Friday, January 02, 2009

More Content

It would seem to me that some where some how there is a reading public for every one going...just like there is a person with whom one can share certain "intimacies" in life, for every one...but whether or not any one meets up with that certain someone, is, any one's guess...just as whether or not a painter sells a painting, or even wants to...a photographer has a show some place or another, a horse rider gets to ride and perform before others their host of tricks learned together with their "mount"...it's any one's guess whether or not any one can "make it".

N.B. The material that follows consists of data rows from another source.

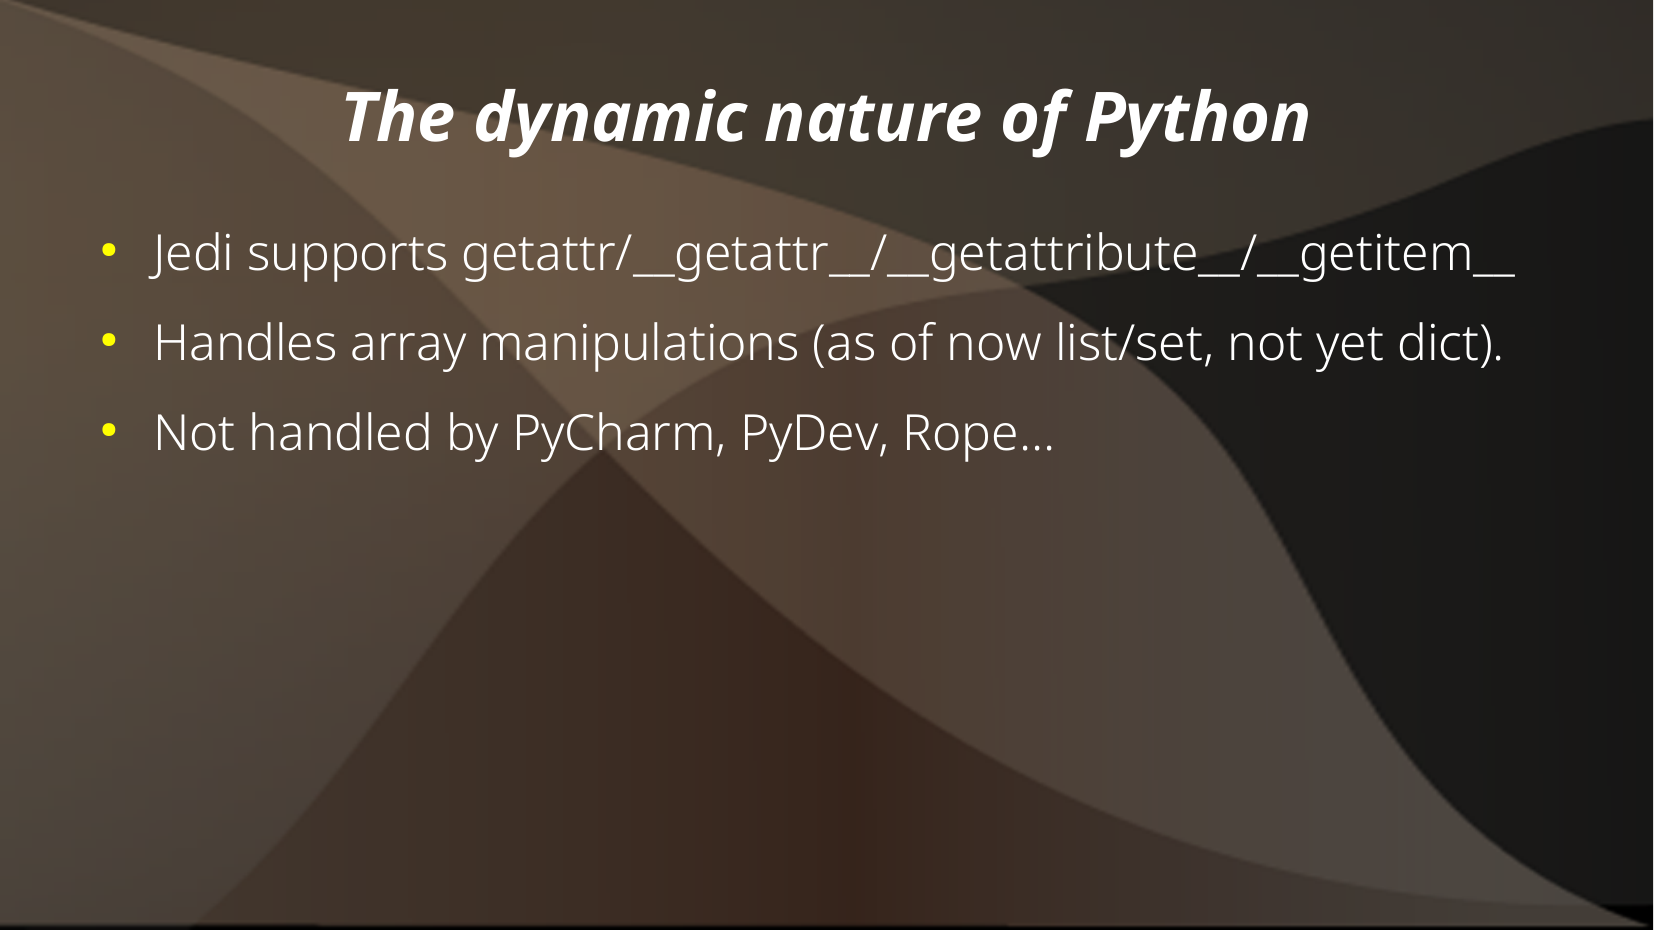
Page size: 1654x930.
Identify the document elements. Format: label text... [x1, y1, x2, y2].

picture [0, 0, 1654, 930]
title The dynamic nature of Python [82, 36, 1571, 193]
list Jedi supports getattr/__getattr__/__getattribute__/__getitem__ Handles array manipulations (as of now list/set, not yet dict). Not handled by PyCharm, PyDev, Rope... [82, 217, 1571, 930]
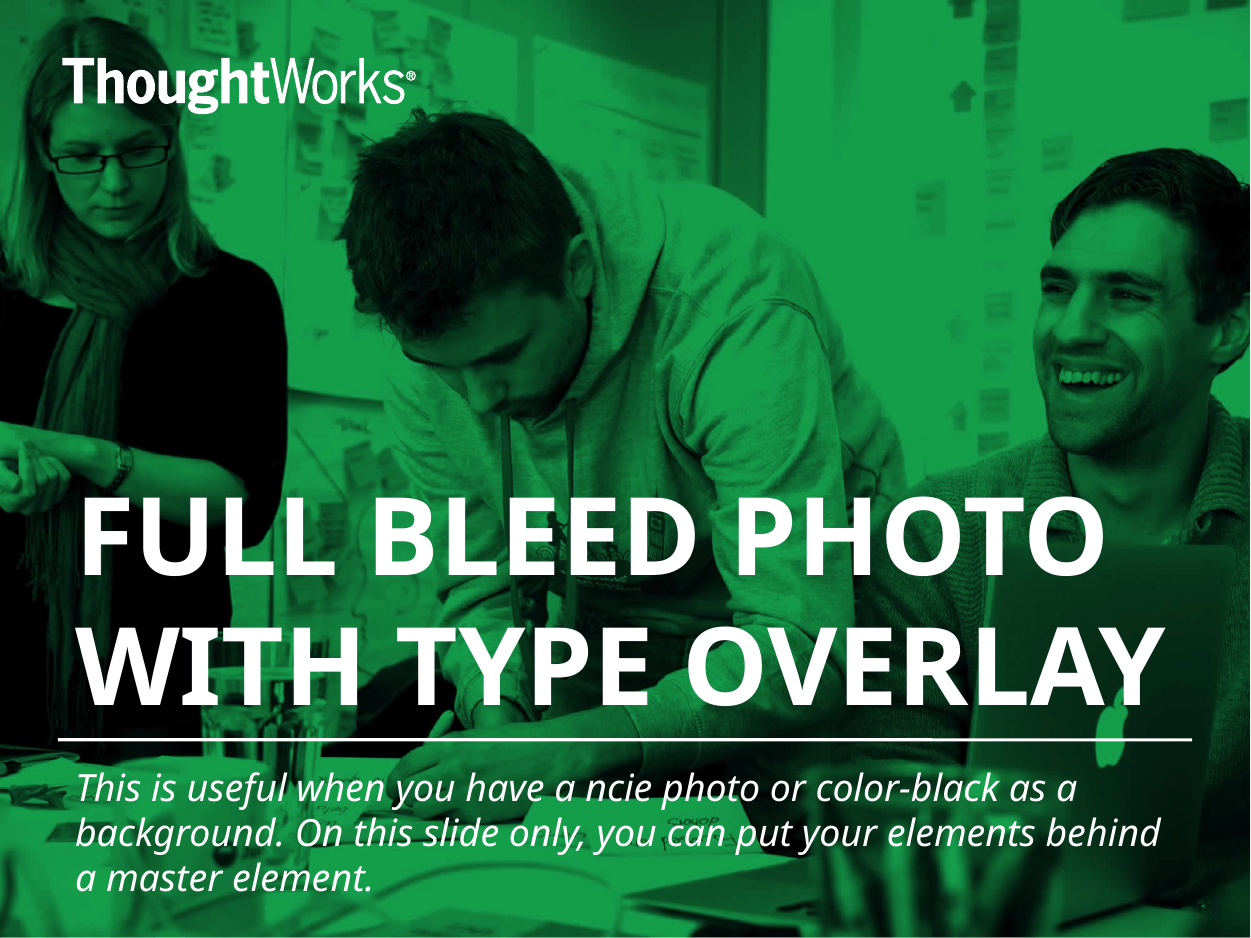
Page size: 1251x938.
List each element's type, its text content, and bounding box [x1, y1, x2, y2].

list This is useful when you have a ncie photo or color-black as a background. On this slide only, you can put your elements behind a master element. [62, 751, 1188, 909]
picture [0, 0, 1251, 938]
title FULL BLEED PHOTO WITH TYPE OVERLAY [62, 437, 1188, 740]
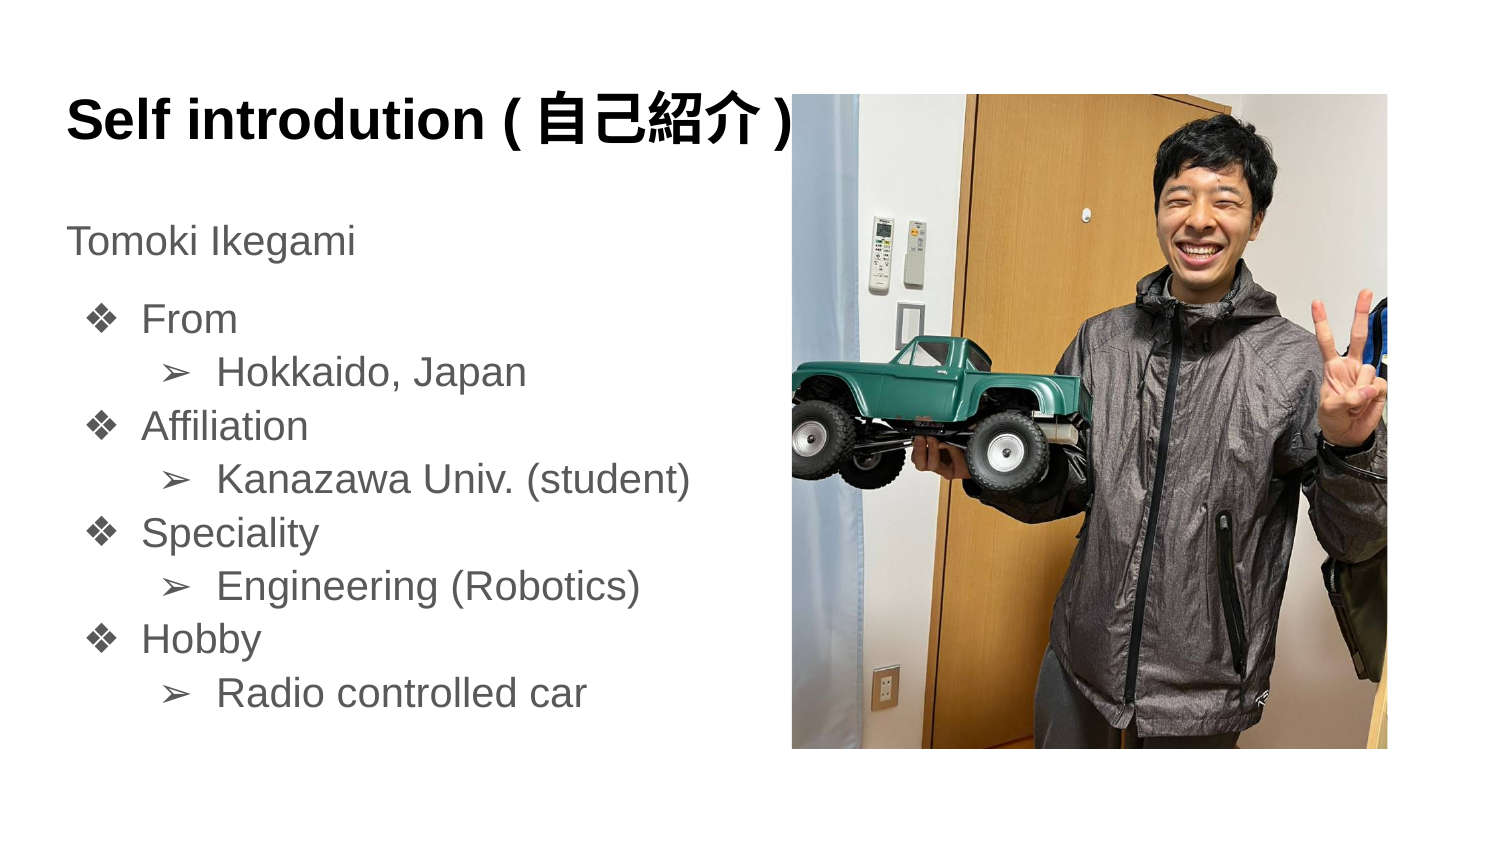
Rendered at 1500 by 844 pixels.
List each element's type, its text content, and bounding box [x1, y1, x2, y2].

Looking for something else in the bookshop tonight I found a book written by a woman a friend of mine knew fairly well...this only person in the world from life long long dissipated surfaced tonight in the form of an author...a book, on the shelf, and I duly purchased her "first" novel. I'm excited to read it. I hope she does well. If I find her giving a reading some where in town, I will make DAMN sure to be there. Something told me: It's going to happen. It's going to happen...meaning It will happen for me too...if only certain things take place...one, I write some things and two I get some publishing going.
The idea now is to copyright and or otherwise protect what I have in addition to getting or going for an agent with it...getting it listed hooked up with some of the more popular electronic publishing venues...the book place on line and the portable text reader thing as well...yes, it's going to cost me some money, about 2 hundred bucks or so all told...but it is worth it I feel. Takes money to make it...can't just make money in real estate over night without any money to first buy some...then, you have to sell it, don't you? Yes, of course you do...and good luck to you...it's a buyer's market right now, not a sellers. Buena Suerte Suckers!!!